Where the difference comes is when I connect the computer to two Ultra wide displays, for example. Or when I play back 4K or 6K footage with Lumetri color effects applied at full resolution. With my old system, I could do 6K video editing, but it was always in a smaller window and usually at a quarter resolution preview. This custom built from MSI runs smoothly even with 6K Red Epic footage and several effects applied to it.

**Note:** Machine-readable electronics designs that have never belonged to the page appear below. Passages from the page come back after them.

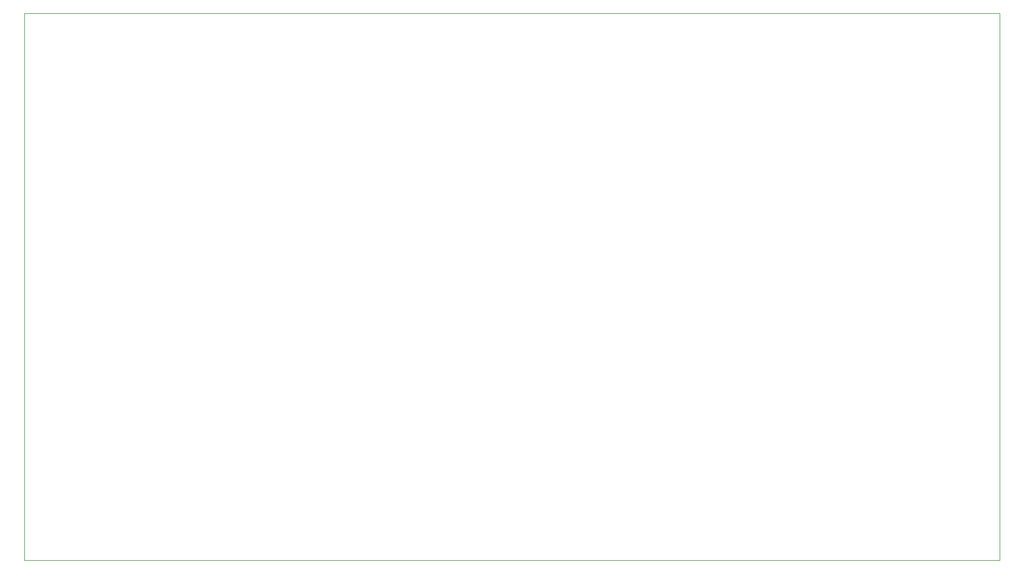
<source format=gbr>
G04 #@! TF.GenerationSoftware,KiCad,Pcbnew,(5.1.5)-3*
G04 #@! TF.CreationDate,2021-04-17T01:47:35+01:00*
G04 #@! TF.ProjectId,Nodo_BMS_1_1,4e6f646f-5f42-44d5-935f-315f312e6b69,rev?*
G04 #@! TF.SameCoordinates,Original*
G04 #@! TF.FileFunction,Profile,NP*
%FSLAX46Y46*%
G04 Gerber Fmt 4.6, Leading zero omitted, Abs format (unit mm)*
G04 Created by KiCad (PCBNEW (5.1.5)-3) date 2021-04-17 01:47:35*
%MOMM*%
%LPD*%
G04 APERTURE LIST*
%ADD10C,0.050000*%
G04 APERTURE END LIST*
D10*
X223520000Y-60071000D02*
X223520000Y-60960000D01*
X74295000Y-60071000D02*
X223520000Y-60071000D01*
X74295000Y-60960000D02*
X74295000Y-60071000D01*
X223520000Y-143764000D02*
X223520000Y-142875000D01*
X74295000Y-143764000D02*
X223520000Y-143764000D01*
X74295000Y-142875000D02*
X74295000Y-143764000D01*
X223520000Y-60960000D02*
X223520000Y-142875000D01*
X74295000Y-142875000D02*
X74295000Y-60960000D01*
M02*

</source>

So, as you can see, you definitely don’t have to spend $3000 on a computer. If you are just going to edit 4K footage for now, but might want to upgrade in the future, so you can edit 6K or maybe even 8K footage, then a custom build PC is the way to go.

If you want to see what exact parts I used in my rig, and if you want to see all the helpful info from MSI on building your own PC, then make sure to head over to the MSI website here.

I am actually going be using this computer on more project where I hope to push it even further, because honestly the editing work I’ve done up to this point on this machine hasn’t been much of a challenge. But I do have some 3D special effects work I’ll be doing soon so I’ll see if this thing can handle it. I will definitely do a follow up video to let you know how that goes.

5 thoughts on “Custom 4K, 6K, 8K Video Editing Computer”

  1. Hi Tom! Great build thanks for sharing, the “Cooler” link isn’t working, is it referring to the 2 200mm fans that are included in the case? Thank you

  2. Hey Tom! This was an amazing article, I really wish I found this before I had my computer built, it would have saved me a ton of money. Also love your youtube channel found some really good info on the multiple wireless rode mic audio setup.